In a report at the time, C. Harrison Kim, a professor at the University of Hawaii, told NK News, a Seoul-based site that monitors North Korea, that although the relationship had waned, Pyongyang’s “alliance with the Black Power movement was a very real thing”.
In 1969 Pyongyang hosted American author and activist Eldridge Cleaver, head of international affairs at the Black Panther Party (BPP), who wrote that North Korea and its “great leader” had “heightened our consciousness to a level that makes us equal to the task of dealing with our number one enemy, the U.S. imperialist aggressors”.
North Korean state media has its own history of issuing racially charged statements.
In 2014 the state news agency published a report calling then-U.S. President Barack Obama a “monkey”.
“He looks like an African native monkey with a black face, gaunt grey eyes, cavate nostrils, plump mouth and hairy rough ears,” one North Korean was quoted in the Korean-language report. A government official said Obama had a “disgusting monkey look even though he is wearing a fancy suit like a gentleman”.

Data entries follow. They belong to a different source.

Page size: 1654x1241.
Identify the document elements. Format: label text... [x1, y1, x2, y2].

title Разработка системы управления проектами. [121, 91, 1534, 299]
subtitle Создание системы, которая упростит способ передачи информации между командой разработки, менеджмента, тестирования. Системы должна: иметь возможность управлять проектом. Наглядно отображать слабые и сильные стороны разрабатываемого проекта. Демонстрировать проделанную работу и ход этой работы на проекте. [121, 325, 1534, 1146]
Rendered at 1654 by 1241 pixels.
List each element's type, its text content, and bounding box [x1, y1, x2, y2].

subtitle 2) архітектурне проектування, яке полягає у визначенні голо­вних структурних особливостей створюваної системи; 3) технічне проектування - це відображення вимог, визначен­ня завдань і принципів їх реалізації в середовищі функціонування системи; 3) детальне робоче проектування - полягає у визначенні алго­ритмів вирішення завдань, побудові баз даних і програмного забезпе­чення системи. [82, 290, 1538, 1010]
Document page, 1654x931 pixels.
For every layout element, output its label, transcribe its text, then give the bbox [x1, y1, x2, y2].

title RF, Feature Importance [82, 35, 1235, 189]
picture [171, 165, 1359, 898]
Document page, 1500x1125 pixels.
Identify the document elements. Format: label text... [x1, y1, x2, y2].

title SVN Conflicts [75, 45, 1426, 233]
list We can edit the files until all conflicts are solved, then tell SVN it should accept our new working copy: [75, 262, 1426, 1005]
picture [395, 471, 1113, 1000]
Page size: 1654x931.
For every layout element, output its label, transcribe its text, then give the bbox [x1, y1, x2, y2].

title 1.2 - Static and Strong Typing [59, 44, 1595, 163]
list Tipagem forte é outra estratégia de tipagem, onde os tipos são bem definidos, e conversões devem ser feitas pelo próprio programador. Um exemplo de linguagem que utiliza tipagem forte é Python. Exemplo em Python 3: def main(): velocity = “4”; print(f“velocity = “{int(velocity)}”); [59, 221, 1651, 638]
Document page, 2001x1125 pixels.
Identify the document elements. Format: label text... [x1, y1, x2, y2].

A landmark 2014 U.N. report on North Korean human rights concluded that North Korean security chiefs – and possibly leader Kim Jong Un himself – should face justice for overseeing a state-controlled system of Nazi-style atrocities.
That report included allegations that North Korea conducts forced abortions on women suspected to have been impregnated by men in China, driven by an underlying belief in a “pure Korean race” in North Korea to which mixed-race children are considered a contamination of its “pureness”.